Durante os primeiros dias e semanas do início do massacre, a liderança do PCI tentou tranquilizar as massas que a apoiava com a esperança de que “Bung Karno” (Irmão Sukarno) estava chegando para protegê-las. Nenhuma proteção chegou. Nas guerras, como na luta de classes, os números não são o único fator dominante. A iniciativa para a ofensiva, a dedicação de lutar pelos objetivos são fatores que pesam mais que os números. A determinação estava do lado do implacável inimigo de classe. A vacilação e hesitação política estava do lado da liderança do PCI.

“Raramente aconteceu que um partido tão grande como o PCI tenha mantido uma fração de classe, a ‘burguesia nacional’, em tão alta estima, que tenha colocado tantas esperanças sobre ela e que tenha se acomodado a ela, mesmo sabendo tão pouco sobre isto”, escreve Rex Mortimer em Comunismo Indonésio sob Sukarno – Ideologia e Política 1959-1965. Sabemos quais foram as consequências desta submissão do PCI à suposta burguesia nacional.
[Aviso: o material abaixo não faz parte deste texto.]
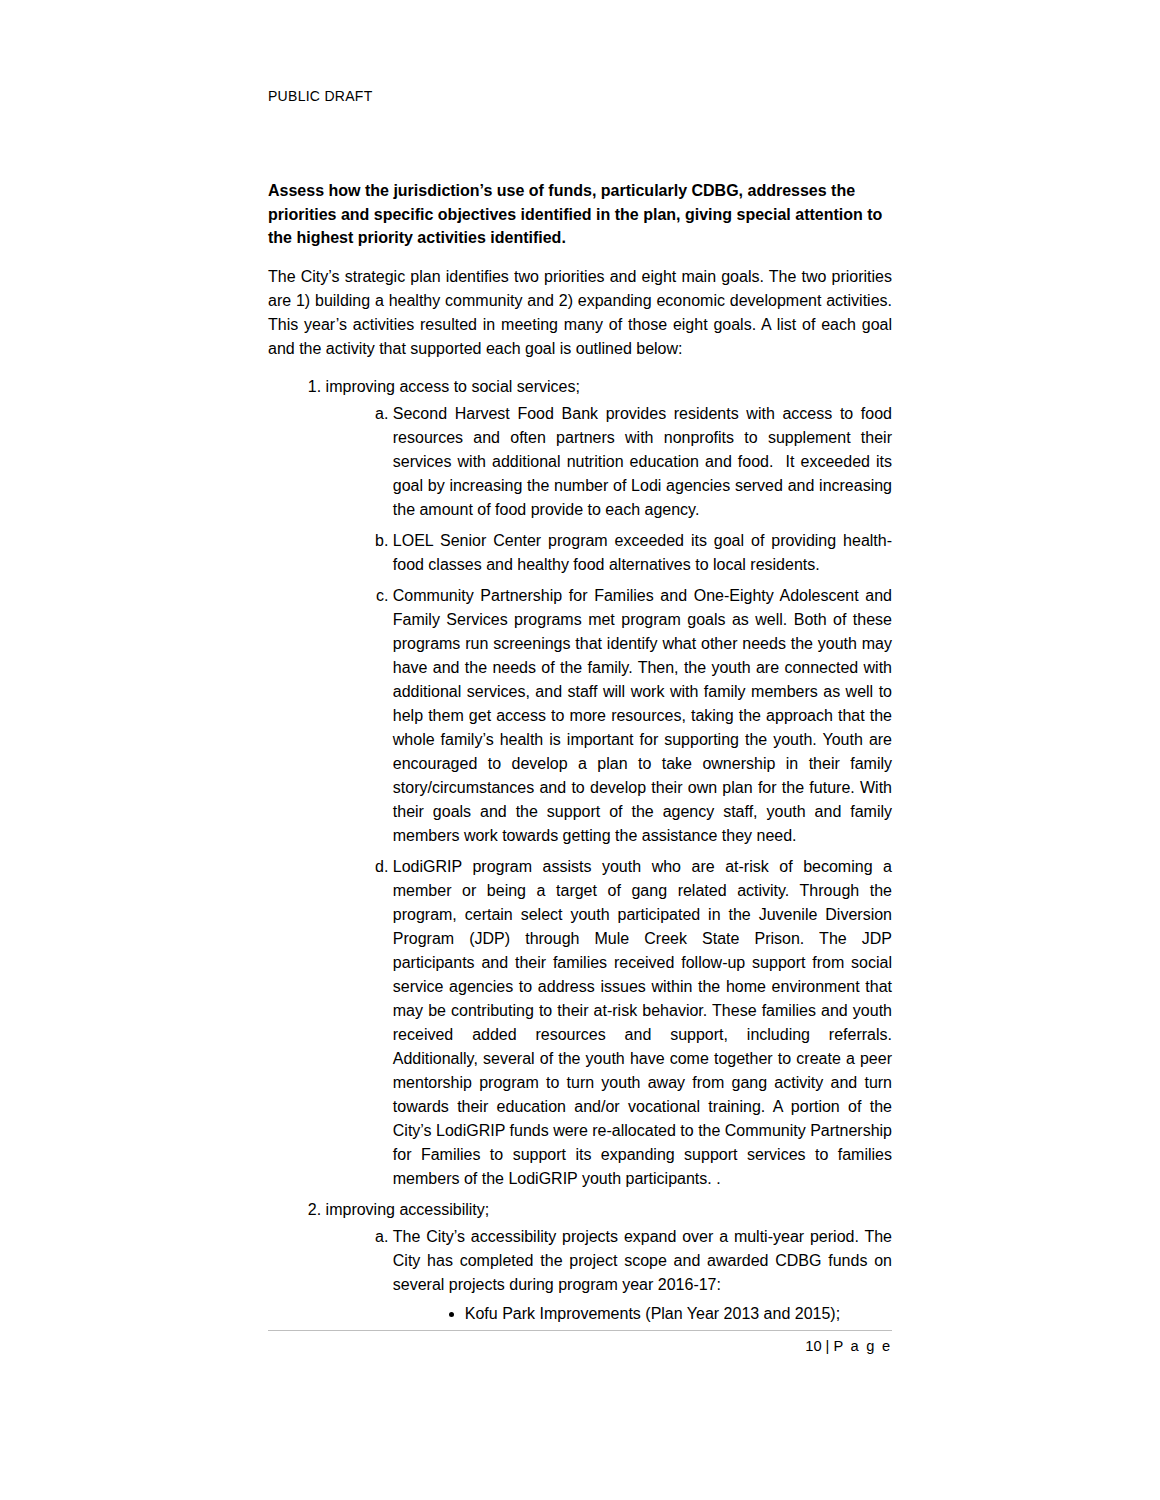PUBLIC DRAFT
Assess how the jurisdiction’s use of funds, particularly CDBG, addresses the priorities and specific objectives identified in the plan, giving special attention to the highest priority activities identified.
The City’s strategic plan identifies two priorities and eight main goals. The two priorities are 1) building a healthy community and 2) expanding economic development activities. This year’s activities resulted in meeting many of those eight goals. A list of each goal and the activity that supported each goal is outlined below:
improving access to social services;
Second Harvest Food Bank provides residents with access to food resources and often partners with nonprofits to supplement their services with additional nutrition education and food. It exceeded its goal by increasing the number of Lodi agencies served and increasing the amount of food provide to each agency.
LOEL Senior Center program exceeded its goal of providing health-food classes and healthy food alternatives to local residents.
Community Partnership for Families and One-Eighty Adolescent and Family Services programs met program goals as well. Both of these programs run screenings that identify what other needs the youth may have and the needs of the family. Then, the youth are connected with additional services, and staff will work with family members as well to help them get access to more resources, taking the approach that the whole family’s health is important for supporting the youth. Youth are encouraged to develop a plan to take ownership in their family story/circumstances and to develop their own plan for the future. With their goals and the support of the agency staff, youth and family members work towards getting the assistance they need.
LodiGRIP program assists youth who are at-risk of becoming a member or being a target of gang related activity. Through the program, certain select youth participated in the Juvenile Diversion Program (JDP) through Mule Creek State Prison. The JDP participants and their families received follow-up support from social service agencies to address issues within the home environment that may be contributing to their at-risk behavior. These families and youth received added resources and support, including referrals. Additionally, several of the youth have come together to create a peer mentorship program to turn youth away from gang activity and turn towards their education and/or vocational training. A portion of the City’s LodiGRIP funds were re-allocated to the Community Partnership for Families to support its expanding support services to families members of the LodiGRIP youth participants. .
improving accessibility;
The City’s accessibility projects expand over a multi-year period. The City has completed the project scope and awarded CDBG funds on several projects during program year 2016-17:
Kofu Park Improvements (Plan Year 2013 and 2015);
10 | P a g e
Estas lições têm que ser aprendidas através do estudo sistemático do verdadeiro marxismo (e não de sua caricatura estalinista) e com o desenvolvimento de quadros verdadeiramente sólidos enraizados no movimento. A luta de classes na Indonésia oferecerá distintas oportunidades no futuro para a classe trabalhadora tomar o poder e derrubar o capitalismo. O êxito da luta por uma Indonésia socialista será a melhor homenagem e vingança para os comunistas que morreram há quase 50 anos.